Amazon is again putting its financial might behind the Seattle business community’s main political action committee, a sign that it intends to influence the wide-open election this fall for seats on the city council of its hometown.

Amazon’s $200,000 contribution to the Seattle Metropolitan Chamber of Commerce’s Civic Alliance for a Sound Economy (CASE) comes amid a tumultuous and changing relationship between the company and the city where it has some 45,000 employees.

The contribution was made on March 7 and disclosed Friday as part of CASE’s regular monthly report to the Seattle Ethics and Elections Commission. CASE had more than $485,000 in its account at the end of March.

“They’re the city’s largest private employer and like all of CASE’s members they’re really focused on supporting candidates who are accountable, and back-to-basics governing,” said CASE executive director Markham McIntyre.

Amazon has been a contributor to CASE since 2013, the first year the organization became closely involved in city elections, McIntyre said. The company gave the committee $365,000 during the 2017 election cycle. CASE poured much of that money into the successful mayoral campaign of Jenny Durkan.

The company has made more than $850,000 in contributions to Seattle campaigns and candidates since 2013, according to the city’s contributions database. (That total does not count contributions by individual Amazon employees or Amazon’s political spending beyond the city.)


“We’ve consistently supported organizations and initiatives connected to issues, such as transportation, housing, and education, that affect our business and our employees in Seattle and the region,” said Amazon spokesman Aaron Toso. “We work with CASE and the broader community to help ensure that Seattle is focused on pragmatic solutions to our most challenging issues and the opportunities that are ahead.”

CASE has yet to make endorsements for the 2019 election. McIntyre said the group is waiting until the filing deadline, May 17. More than 50 people have so far declared their candidacy for the seven open council district seats. Only three incumbents are running for reelection.

Amazon, like other CASE members and contributors, will participate in the endorsement process, McIntyre said.


“It’s a big deal contribution, let’s not sugarcoat it,” said one Seattle political insider. “When a company like Amazon makes a statement like that, other businesses peg the amount they give to that, which bodes well for CASE.”

Businesses and other contributors can give no more than $250 directly to council candidates that accept the city’s democracy vouchers, and no more than $500 to candidates who don’t accept the vouchers. There is no such limit on contributions by so-called independent expenditure committees, such as last year’s No Tax On Jobs committee, which campaigned against the city’s short-lived head tax and raised $25,000 from Amazon.

That campaign was in response to a proposed per-employee tax the city council passed to raise money for housing and homeless services. It was the point at which Amazon’s discontent with city leaders spilled out into the open.


Amazon threatened to pause construction on a new office tower and to sublease another tower it planned on occupying if the city went ahead with the tax. The city council ultimately reversed itself. Amazon confirmed earlier this year it is subleasing Rainier Square tower anyway.

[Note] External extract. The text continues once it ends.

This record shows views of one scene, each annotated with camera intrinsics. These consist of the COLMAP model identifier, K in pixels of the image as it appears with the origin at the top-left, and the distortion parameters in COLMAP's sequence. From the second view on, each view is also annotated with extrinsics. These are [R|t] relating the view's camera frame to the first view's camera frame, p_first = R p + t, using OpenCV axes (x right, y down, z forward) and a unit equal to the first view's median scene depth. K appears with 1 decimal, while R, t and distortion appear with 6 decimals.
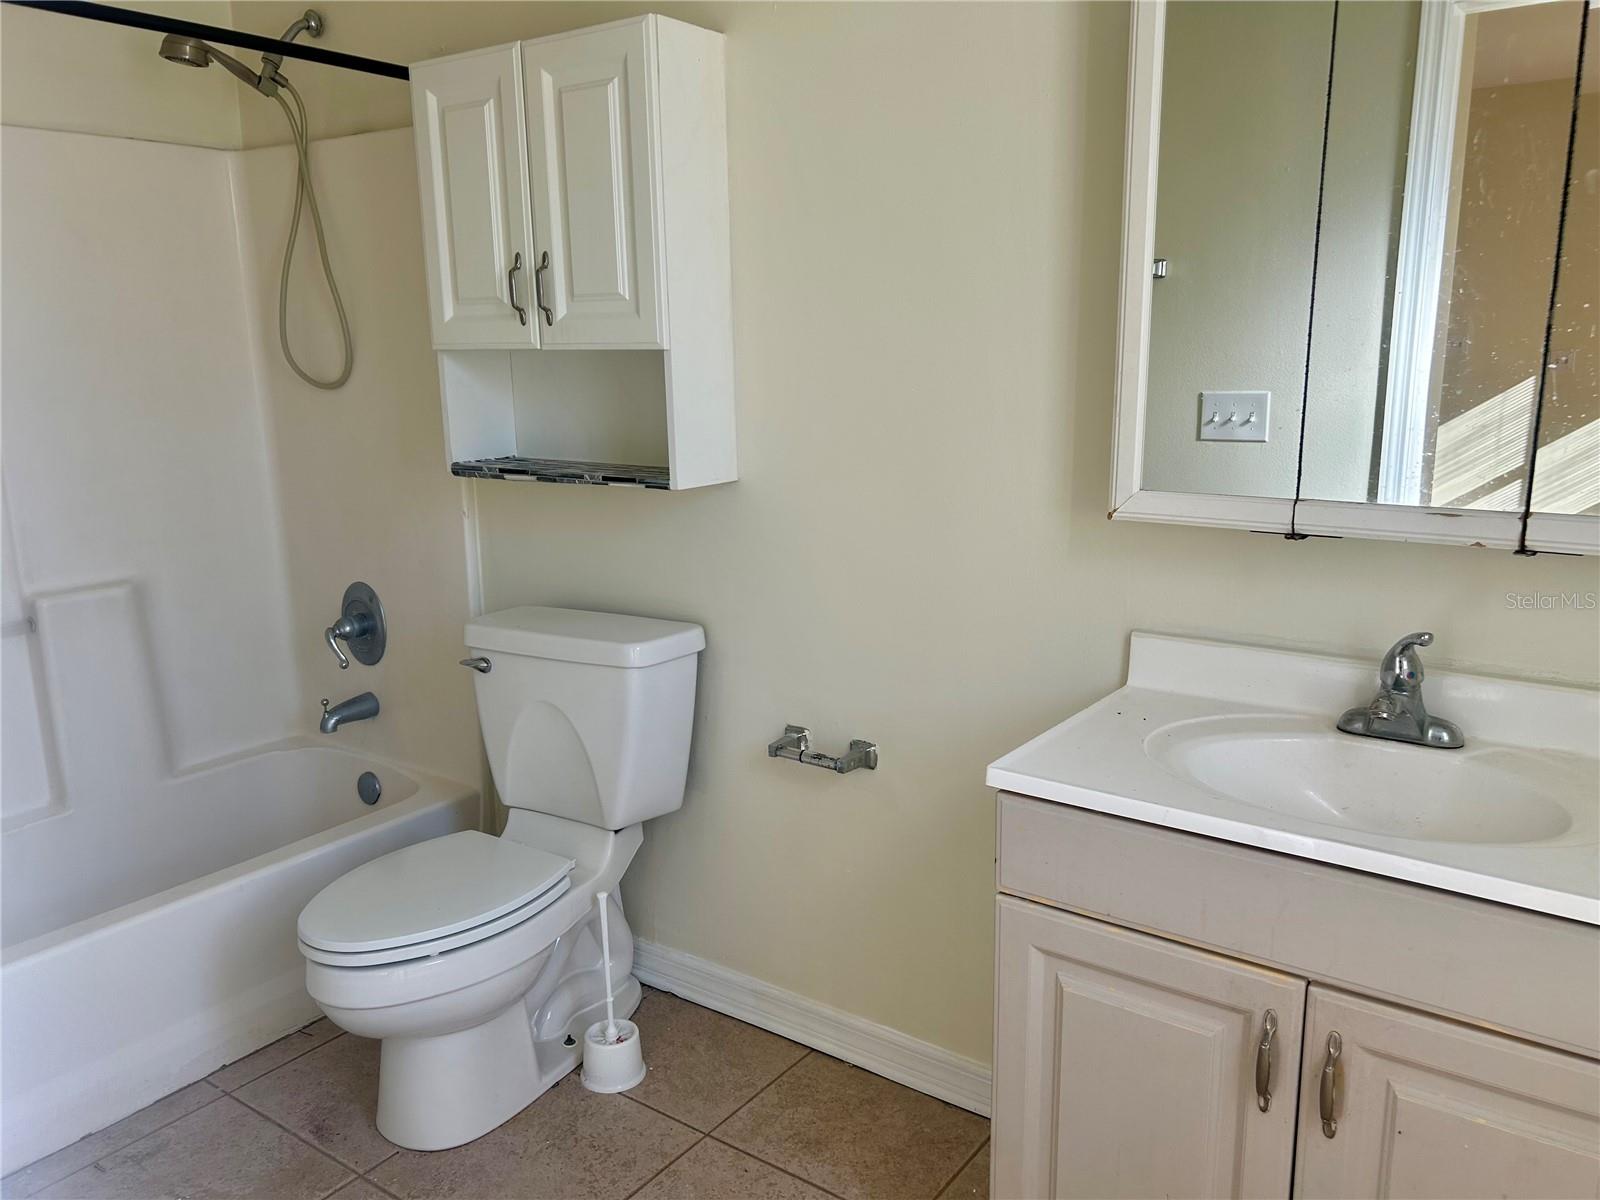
lens RADIAL K [[1212.2, 0, 810.9], [0, 1212.2, 587.1], [0, 0, 1]] dist [0.058467, -0.061517]
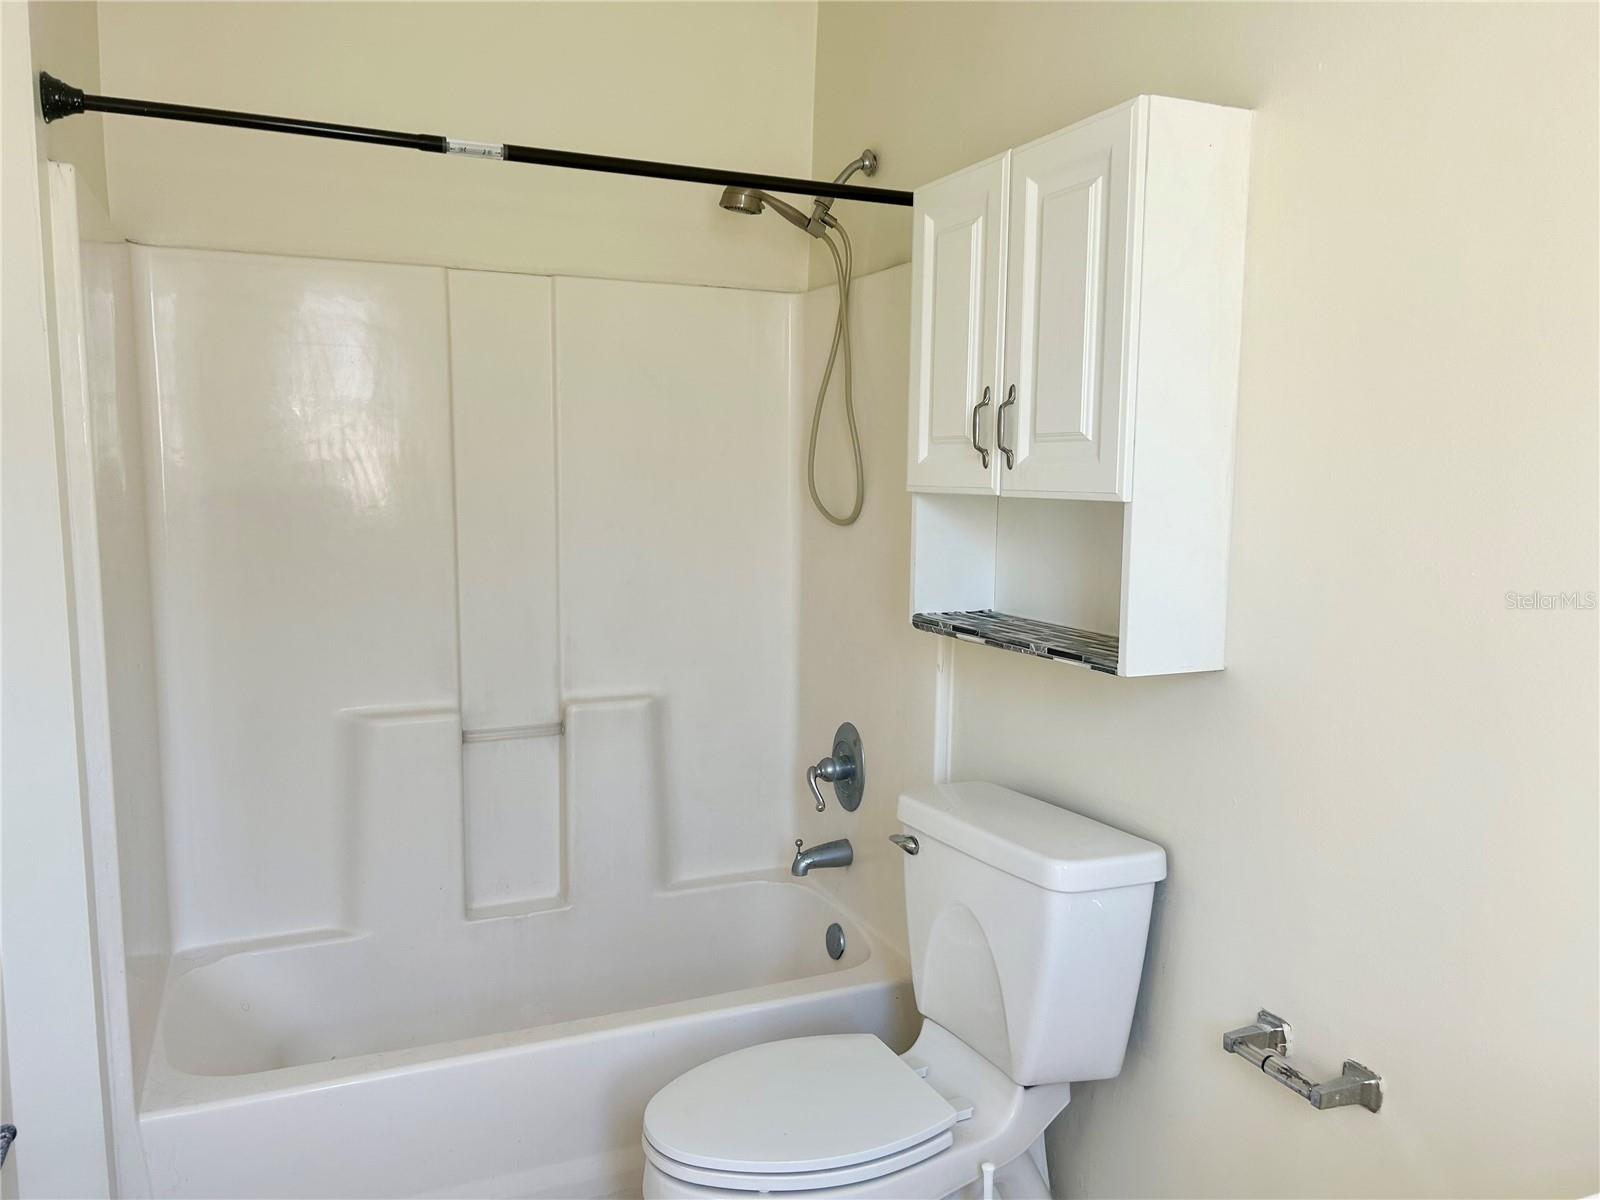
lens RADIAL K [[1217.3, 0, 800.7], [0, 1217.3, 602.8], [0, 0, 1]] dist [0.128074, -0.162194]
pose [[0.864586, 0.080898, -0.495930, 0.086073], [-0.126087, 0.990306, -0.058274, -0.047250], [0.486409, 0.112913, 0.866405, 0.171477]]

It is also moving a division with several thousand employees from Seattle to Bellevue over the coming four years. And it is building what it calls a second headquarters in Virginia. At the same time, the company continues to grow in Seattle, with nearly 10,800 job openings in the city and 2 million square feet of new office space under construction.

McIntyre said CASE members — and Seattle voters at large, according to its polling data — are first and foremost concerned with the ongoing homelessness crisis.

“It’s not just about raising more revenue,” he said, suggesting Seattle should focus on programs that are already working here and elsewhere.

Other top issues are transportation, and housing and land-use policy, McIntyre said.